A number of technology companies are giving their engineers and programmers new M1 Max MacBook Pros with maxed-out specifications, likely because of the time-saving performance of the new models.
Credit: Apple
Uber, for example, is giving 16-inch MacBook Pro models with M1 Max chips and 64GB of RAM to all of its active iOS engineers. Twitter too is giving "fully loaded" MacBook Pros to its iOS and Android engineers.
Gergely Orosz of The Pragmatic Engineer also noted earlier in November that Shopify was making similar M1 Max-powered upgrades to its engineers' toolkits. Additionally, Orosz explained the thinking about why companies are moving toward maxed-out MacBook Pros.
"Why and how are they doing it? The scoop: They obsess about developer productivity, and the M1 is such a big, measurable step-up that it's an instant buy.

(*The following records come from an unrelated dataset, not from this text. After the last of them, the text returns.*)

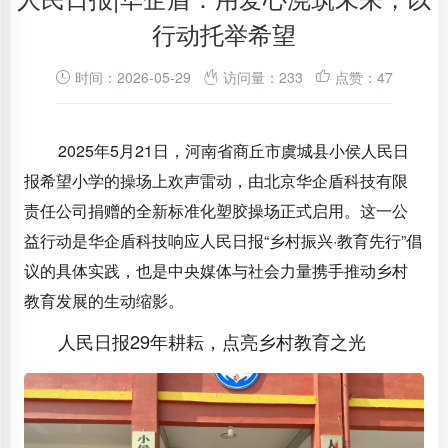
行动托举希望
时间：2026-05-29
访问量：233
点赞：47
2025年5月21日，河南省商丘市虞城县小侯
人民日
报希望小学
的操场上欢声雷动，
由北京华企盾科技有限
责任公司捐赠的全新标准化塑胶操场正式启用
。这一公
益行动是华企盾科技响应人民日报“
乡村振兴·教育先行
”倡
议的具体实践，也是中央媒体与社会力量携手推动乡村
教育发展的生动缩影。
人民日报29年耕耘，点亮乡村教育之光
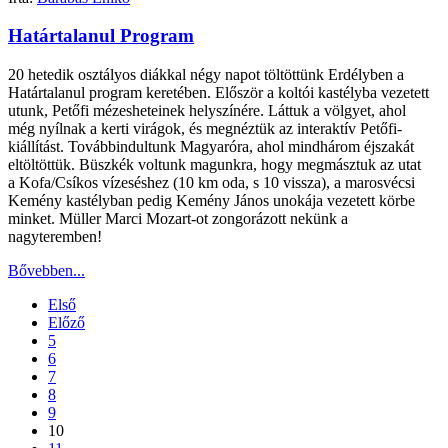
Határtalanul Program
20 hetedik osztályos diákkal négy napot töltöttünk Erdélyben a
Határtalanul program keretében. Először a koltói kastélyba vezetett
utunk, Petőfi mézesheteinek helyszínére. Láttuk a völgyet, ahol
még nyílnak a kerti virágok, és megnéztük az interaktív Petőfi-
kiállítást. Továbbindultunk Magyaróra, ahol mindhárom éjszakát
eltöltöttük. Büszkék voltunk magunkra, hogy megmásztuk az utat
a Kofa/Csíkos vízeséshez (10 km oda, s 10 vissza), a marosvécsi
Kemény kastélyban pedig Kemény János unokája vezetett körbe
minket. Müller Marci Mozart-ot zongorázott nekünk a
nagyteremben!
Bővebben...
Első
Előző
5
6
7
8
9
10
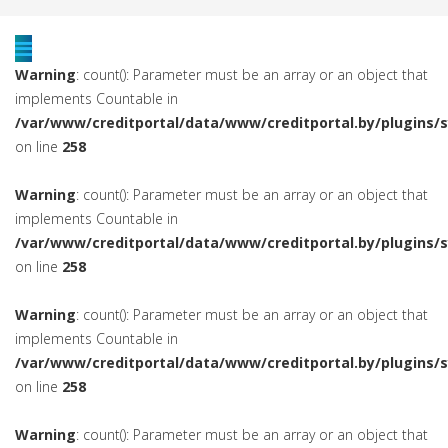
Warning
: count(): Parameter must be an array or an object that
implements Countable in
/var/www/creditportal/data/www/creditportal.by/plugins/
on line
258
Warning
: count(): Parameter must be an array or an object that
implements Countable in
/var/www/creditportal/data/www/creditportal.by/plugins/
on line
258
Warning
: count(): Parameter must be an array or an object that
implements Countable in
/var/www/creditportal/data/www/creditportal.by/plugins/
on line
258
Warning
: count(): Parameter must be an array or an object that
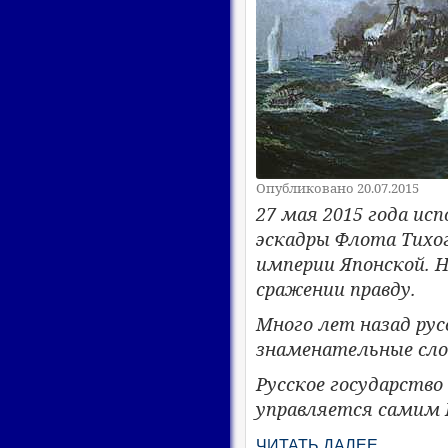
Опубликовано 20.07.2015
27 мая 2015 года ис
эскадры Флота Тихо
империи Японской. 
сражении правду.
Много лет назад ру
знаменательные сло
Русское государство
управляется самим 
ЧИТАТЬ ДАЛЕЕ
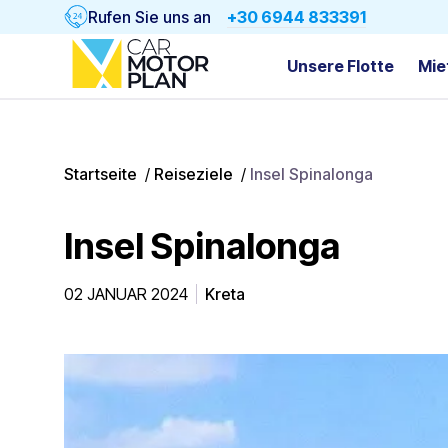
Rufen Sie uns an
+30 6944 833391
Unsere Flotte
Mie
Startseite
/
Reiseziele
/
Insel Spinalonga
Insel Spinalonga
02 JANUAR 2024
Kreta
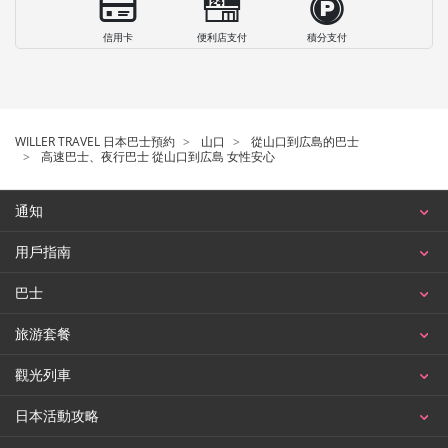
信用卡
便利店支付
積分支付
WILLER TRAVEL 日本巴士預約
山口
從山口到広島的巴士
高速巴士、夜行巴士 從山口到広島 女性安心
通知
用戶指南
巴士
旅游套餐
觀光列車
日本活動攻略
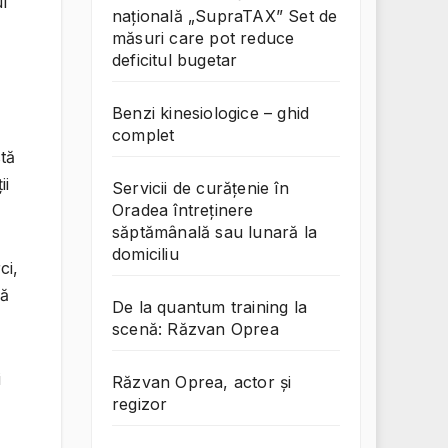
l
națională „SupraTAX” Set de
măsuri care pot reduce
deficitul bugetar
Benzi kinesiologice – ghid
complet
stă
ii
Servicii de curățenie în
Oradea întreținere
săptămânală sau lunară la
domiciliu
ci,
că
De la quantum training la
scenă: Răzvan Oprea
i
Răzvan Oprea, actor și
regizor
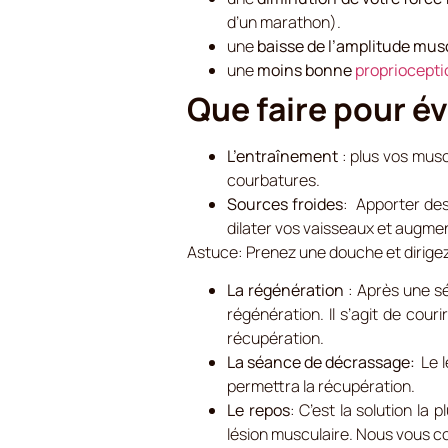
d’un marathon).
une
baisse de l’amplitude mus
une
moins bonne
propriocepti
Que faire pour év
L’entraînement
: plus vos musc
courbatures.
Sources froides
: Apporter des
dilater vos vaisseaux et augme
Astuce: Prenez une douche et dirigez
La régénération
: Après une sé
régénération. Il s’agit de couri
récupération.
La séance de décrassage:
Le 
permettra la récupération.
Le repos
: C’est la solution la 
lésion musculaire. Nous vous c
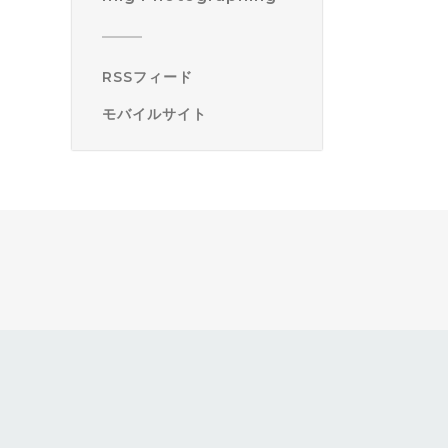
RSSフィード
モバイルサイト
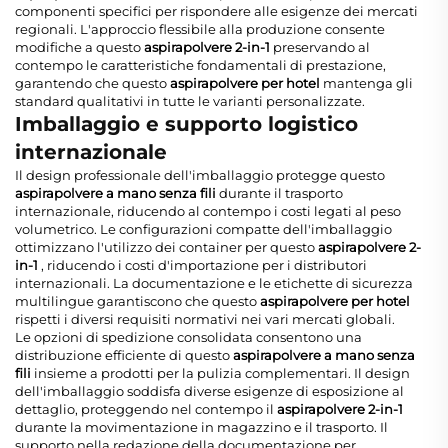
componenti specifici per rispondere alle esigenze dei mercati
regionali. L'approccio flessibile alla produzione consente
modifiche a questo
aspirapolvere 2-in-1
preservando al
contempo le caratteristiche fondamentali di prestazione,
garantendo che questo
aspirapolvere per hotel
mantenga gli
standard qualitativi in tutte le varianti personalizzate.
Imballaggio e supporto logistico
internazionale
Il design professionale dell'imballaggio protegge questo
aspirapolvere a mano senza fili
durante il trasporto
internazionale, riducendo al contempo i costi legati al peso
volumetrico. Le configurazioni compatte dell'imballaggio
ottimizzano l'utilizzo dei container per questo
aspirapolvere 2-
in-1
, riducendo i costi d'importazione per i distributori
internazionali. La documentazione e le etichette di sicurezza
multilingue garantiscono che questo
aspirapolvere per hotel
rispetti i diversi requisiti normativi nei vari mercati globali.
Le opzioni di spedizione consolidata consentono una
distribuzione efficiente di questo
aspirapolvere a mano senza
fili
insieme a prodotti per la pulizia complementari. Il design
dell'imballaggio soddisfa diverse esigenze di esposizione al
dettaglio, proteggendo nel contempo il
aspirapolvere 2-in-1
durante la movimentazione in magazzino e il trasporto. Il
supporto nella redazione della documentazione per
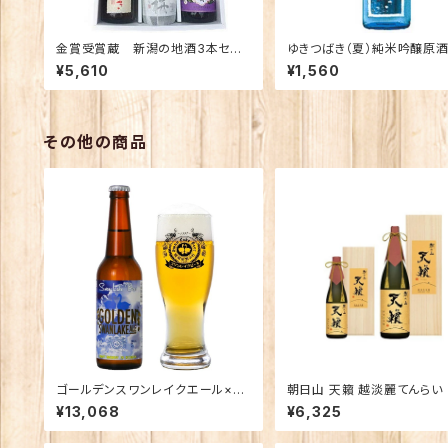
金賞受賞蔵 新潟の地酒3本セッ
ゆきつばき（夏）純米吟醸原
ト 至福の酒「花」（越乃寒梅 吟醸
濾過 絹ごしおりがらみ 720
¥5,610
¥1,560
特選、ゆきつばき 純米吟醸、越後
桜 大吟醸）
その他の商品
ゴールデンスワンレイクエール×24
朝日山 天籟 越淡麗てんらい
本
たんれい 純米大吟醸 720
¥13,068
¥6,325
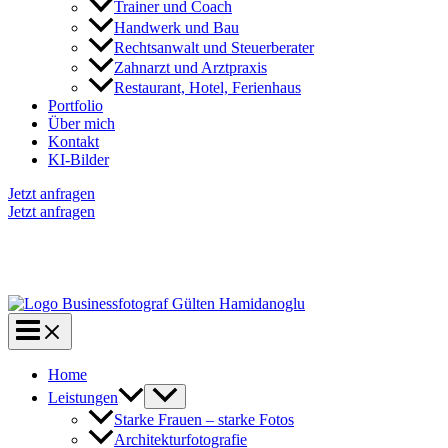
Trainer und Coach
Handwerk und Bau
Rechtsanwalt und Steuerberater
Zahnarzt und Arztpraxis
Restaurant, Hotel, Ferienhaus
Portfolio
Über mich
Kontakt
KI-Bilder
Jetzt anfragen
Jetzt anfragen
Home
Leistungen
Starke Frauen – starke Fotos
Architekturfotografie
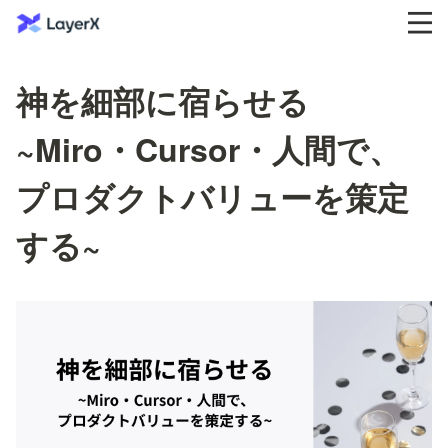
神を細部に宿らせる
~Miro・Cursor・人間で、
プロダクトバリューを策定
する~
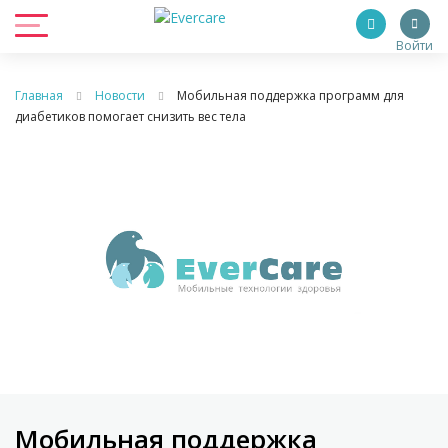
Войти
Главная
Новости
Мобильная поддержка программ для
диабетиков помогает снизить вес тела
Мобильная поддержка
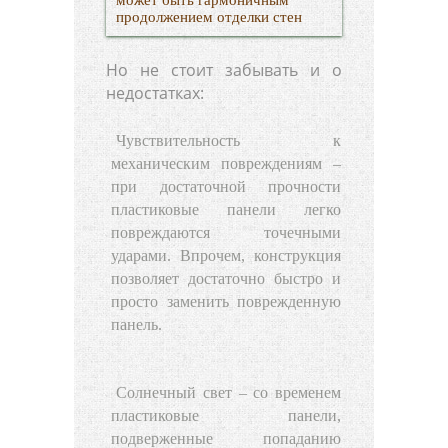
продолжением отделки стен
Но не стоит забывать и о
недостатках:
Чувствительность к
механическим повреждениям
–
при достаточной прочности
пластиковые панели легко
повреждаются точечными
ударами. Впрочем, конструкция
позволяет достаточно быстро и
просто заменить поврежденную
панель.
Солнечный свет
– со временем
пластиковые панели,
подверженные попаданию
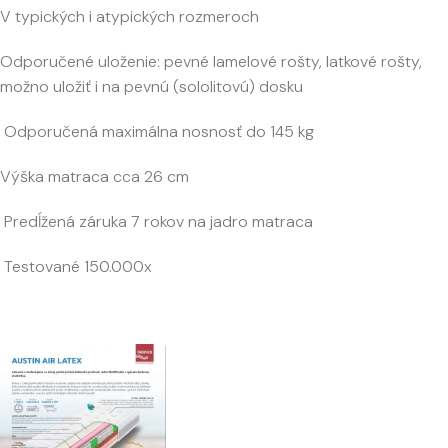
V typických i atypických rozmeroch
Odporučené uloženie: pevné lamelové rošty, latkové rošty,
možno uložiť i na pevnú (sololitovú) dosku
Odporučená maximálna nosnosť do 145 kg
Výška matraca cca 26 cm
Predĺžená záruka 7 rokov na jadro matraca
Testované 150.000x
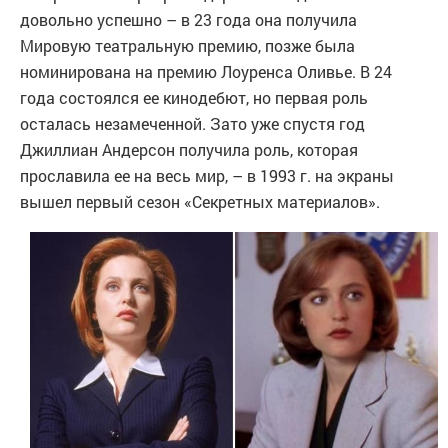
довольно успешно – в 23 года она получила
Мировую театральную премию, позже была
номинирована на премию Лоуренса Оливье. В 24
года состоялся ее кинодебют, но первая роль
осталась незамеченной. Зато уже спустя год
Джиллиан Андерсон получила роль, которая
прославила ее на весь мир, – в 1993 г. на экраны
вышел первый сезон «Секретных материалов».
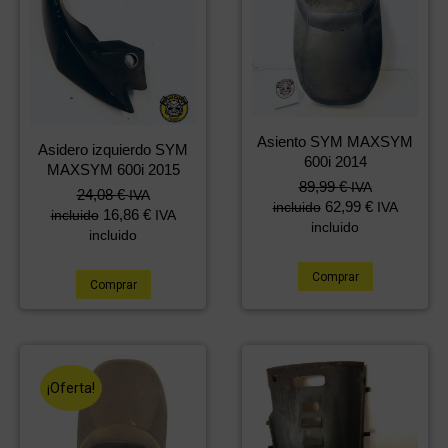
Asiento SYM MAXSYM
Asidero izquierdo SYM
600i 2014
MAXSYM 600i 2015
El
El
89,99
€
IVA
24,08
€
IVA
precio
precio
62,99
€
incluido
IVA
16,86
€
incluido
IVA
original
actual
incluido
incluido
era:
es:
120,88 €.
89,99 €.
Comprar
Comprar
¡Oferta!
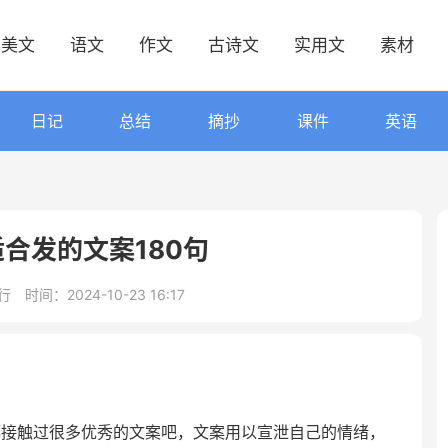
美文
语文
作文
古诗文
实用文
素材
日记
总结
摘抄
课件
英语
合发的文案180句
行
时间：2024-10-23 16:17
都接触过很多优秀的文案吧，文案用以宣泄自己的情绪，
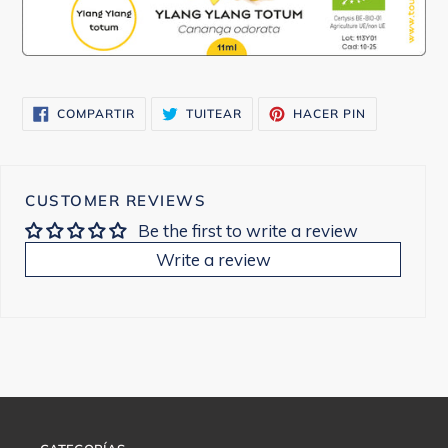
COMPARTIR
TUITEAR
PINEAR
COMPARTIR
TUITEAR
HACER PIN
EN
EN
EN
FACEBOOK
TWITTER
PINTEREST
CUSTOMER REVIEWS
Be the first to write a review
Write a review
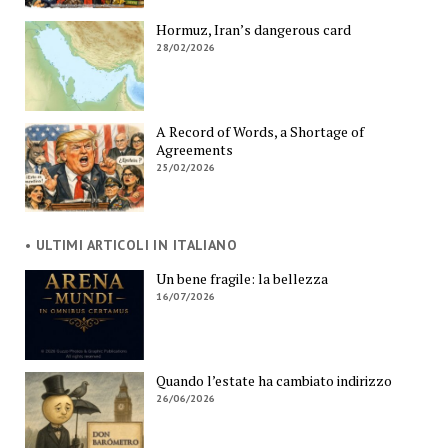
Hormuz, Iran’s dangerous card
28/02/2026
A Record of Words, a Shortage of
Agreements
25/02/2026
• ULTIMI ARTICOLI IN ITALIANO
Un bene fragile: la bellezza
16/07/2026
Quando l’estate ha cambiato indirizzo
26/06/2026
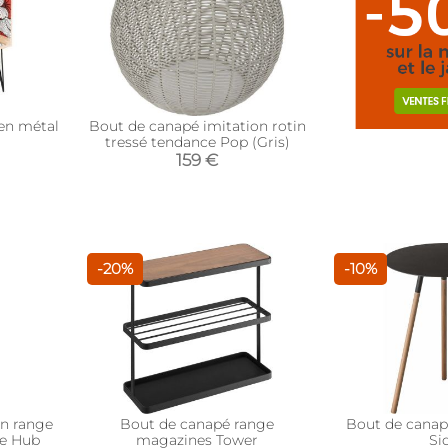
en métal
Bout de canapé imitation rotin
tressé tendance Pop (Gris)
159 €
-20%
-10%
gn range
Bout de canapé range
Bout de canap
te Hub
magazines Tower
Si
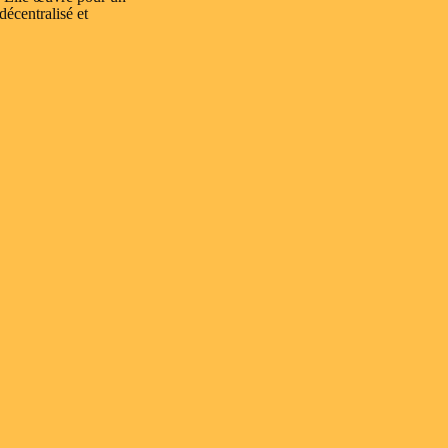
 décentralisé et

Not just for them, but any other company who cares about engineers similar to how they do," Orosz wrote.
Orosz went on to explain that when new hardware hits the market, teams benchmark build times and crunch the numbers to figure out if the investment would be worthwhile.
"How much time would a $4,000, top-of-the market machine like the M1 shave off from each build? How much total time over 2 years? How much 'value' does this time mean per engineer?" He wrote. "With the M1, the answer is a no-brainier."